For integrating with your application you can either use the low-level gRPC
API with your language of choice (Java, Go, NodeJS), or use the Python SDK.
ℹ️ Description of streaming
With streaming deepfake detection you can send chunks of audio to the API and retrieve results in real-time. Some example use cases include:
- Streaming live calls, for example in call centers
- Agentic AI applications where the user's voice is processed live
In the configuration you can switch between segment and utterance level results.
- In segment level the results are streamed from the server at fixed intervals - every 2 seconds. This is ideal if you want to have short time windows. However keep in mind that the shorter the analysis window is, the less accurate the results may be.
- In utterance level, the results are streamed from the server at the end of each utterance. This has the advantage that the whole utterance is analyzed in order to make the final decision, resulting in more accurate predictions.
Notes
- The API detects voice activity first, before analyzing results. This means that if the streamed audio contains silence or non-speech, the API won't stream back any results for these chunks.
- Best results are obtained using 16kHz mono audio. Encoding has to be linear PCM signed 16-bit.
- The chunk duration can be arbitrary in size, though we recommend values between 100ms and 500ms.

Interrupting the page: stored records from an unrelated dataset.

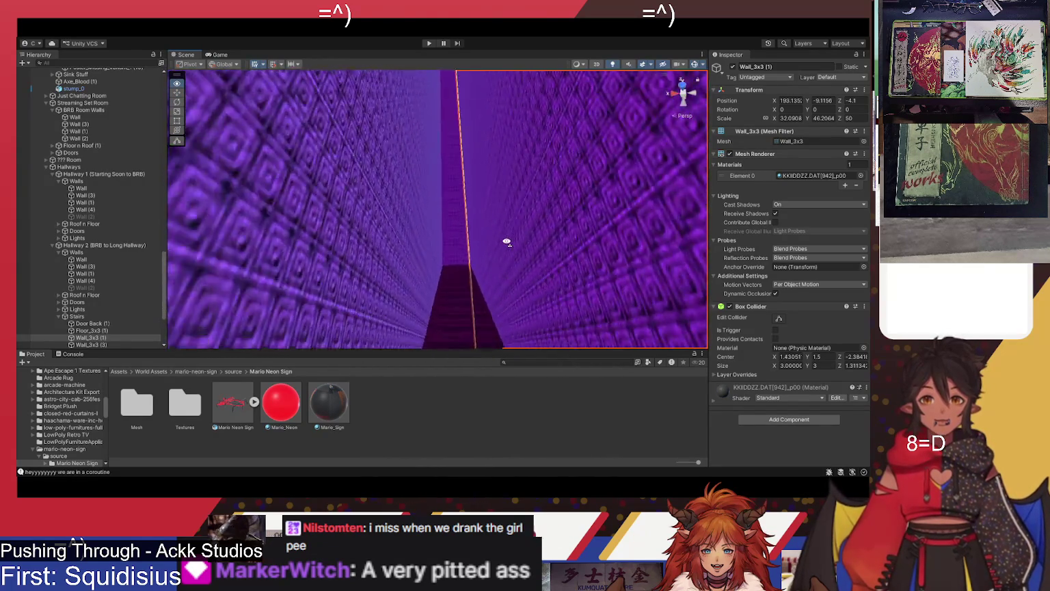
pyautogui.moveTo(518, 329); pyautogui.dragTo(488, 290)
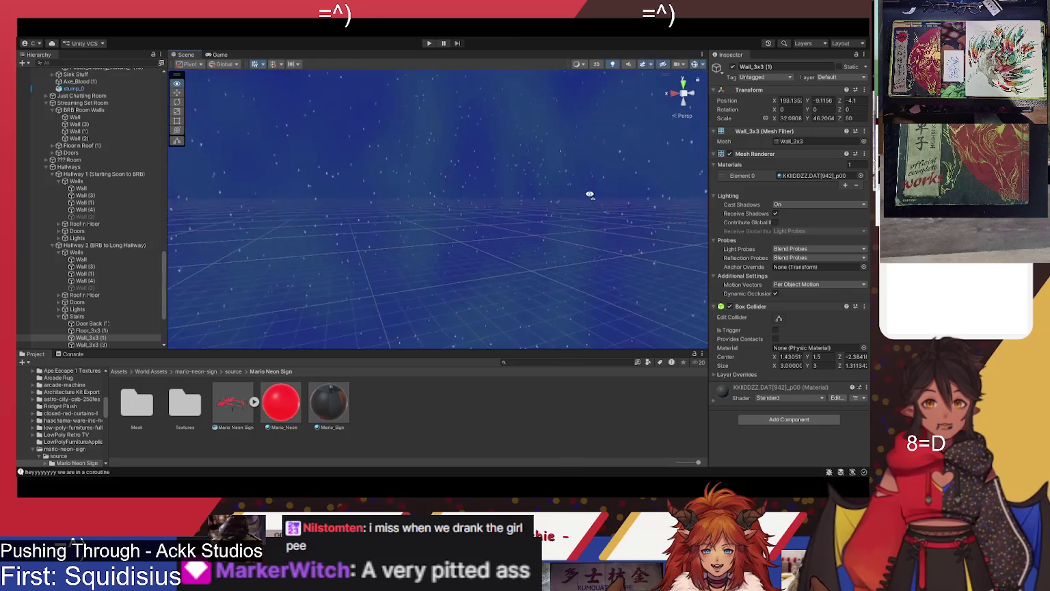
# Frame Wall_3x3 (1) with F, travel down the corridor to the door, then fly out into the TV room.
pyautogui.press('f')
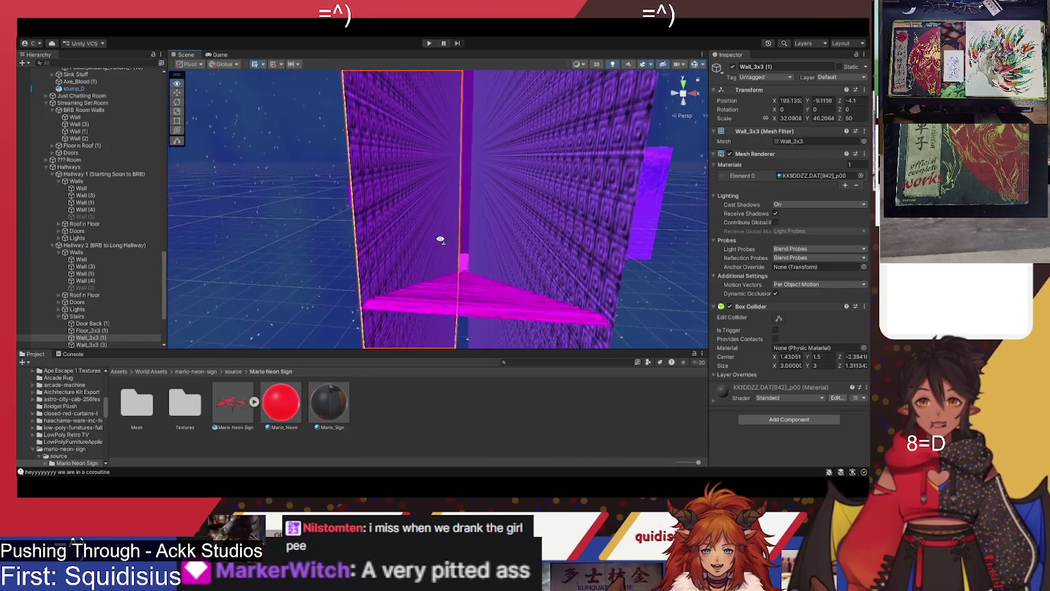
pyautogui.scroll(5, 441, 240)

🔨 Using a bare gRPC client
Using the api.proto
file you can generate a bidirectional gRPC client in your language of choice. We'll use Java for our example, since the Python use-case is already covered by the SDK in the next section. You can find more documentation on gRPC in the official page.
Prerequisites
To follow this example you need to have Java and Maven installed. You can follow this guide, depending on your system: https://maven.apache.org/install.html. You should also first create a project to obtain your cid and API token.
Step 1: Create a new Maven project
You can create a new project for this example by running:
mvn archetype:generate -DgroupId=com.yourcompany.grpc \
-DartifactId=behavioralsignals-grpc-client \
-DarchetypeArtifactId=maven-archetype-quickstart \
-DinteractiveMode=false
cd behavioralsignals-grpc-client
If you already have an active project you can skip this step and proceed to add the dependencies.
Step 2: Add gRPC dependencies
Edit the pom.xml
and add the required dependencies and codegen plugin:
<project xmlns="http://maven.apache.org/POM/4.0.0"
xmlns:xsi="http://www.w3.org/2001/XMLSchema-instance"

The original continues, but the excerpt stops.